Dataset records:
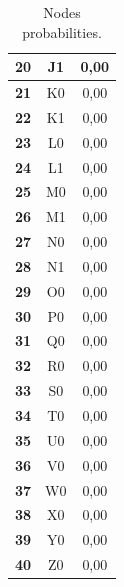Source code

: \documentclass{article}
\begin{document}
\begin{table}[!ht]
\begin{tabular}{c||c|c|}
\multicolumn{1}{|c||}{\cellcolor{gray90}\textbf{20}} & J1 & 0,00 \\ \hline
\multicolumn{1}{|c||}{\cellcolor{gray90}\textbf{21}} & K0 & 0,00 \\ \hline
\multicolumn{1}{|c||}{\cellcolor{gray90}\textbf{22}} & K1 & 0,00 \\ \hline
\multicolumn{1}{|c||}{\cellcolor{gray90}\textbf{23}} & L0 & 0,00 \\ \hline
\multicolumn{1}{|c||}{\cellcolor{gray90}\textbf{24}} & L1 & 0,00 \\ \hline
\multicolumn{1}{|c||}{\cellcolor{gray90}\textbf{25}} & M0 & 0,00 \\ \hline
\multicolumn{1}{|c||}{\cellcolor{gray90}\textbf{26}} & M1 & 0,00 \\ \hline
\multicolumn{1}{|c||}{\cellcolor{gray90}\textbf{27}} & N0 & 0,00 \\ \hline
\multicolumn{1}{|c||}{\cellcolor{gray90}\textbf{28}} & N1 & 0,00 \\ \hline
\multicolumn{1}{|c||}{\cellcolor{gray90}\textbf{29}} & O0 & 0,00 \\ \hline
\multicolumn{1}{|c||}{\cellcolor{gray90}\textbf{30}} & P0 & 0,00 \\ \hline
\multicolumn{1}{|c||}{\cellcolor{gray90}\textbf{31}} & Q0 & 0,00 \\ \hline
\multicolumn{1}{|c||}{\cellcolor{gray90}\textbf{32}} & R0 & 0,00 \\ \hline
\multicolumn{1}{|c||}{\cellcolor{gray90}\textbf{33}} & S0 & 0,00 \\ \hline
\multicolumn{1}{|c||}{\cellcolor{gray90}\textbf{34}} & T0 & 0,00 \\ \hline
\multicolumn{1}{|c||}{\cellcolor{gray90}\textbf{35}} & U0 & 0,00 \\ \hline
\multicolumn{1}{|c||}{\cellcolor{gray90}\textbf{36}} & V0 & 0,00 \\ \hline
\multicolumn{1}{|c||}{\cellcolor{gray90}\textbf{37}} & W0 & 0,00 \\ \hline
\multicolumn{1}{|c||}{\cellcolor{gray90}\textbf{38}} & X0 & 0,00 \\ \hline
\multicolumn{1}{|c||}{\cellcolor{gray90}\textbf{39}} & Y0 & 0,00 \\ \hline
\multicolumn{1}{|c||}{\cellcolor{gray90}\textbf{40}} & Z0 & 0,00 \\ \hline
\end{tabular}
\caption{Nodes probabilities.}
\end{table}

\newpage
\newpage
\tableofcontents
\newpage
\end{document}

[EXERCISE OBJECTIVE]
From the data above, gather every line that includes the word "begin".

[ANSWER SPACE]
\begin{document}
\begin{table}[!ht]
\begin{tabular}{c||c|c|}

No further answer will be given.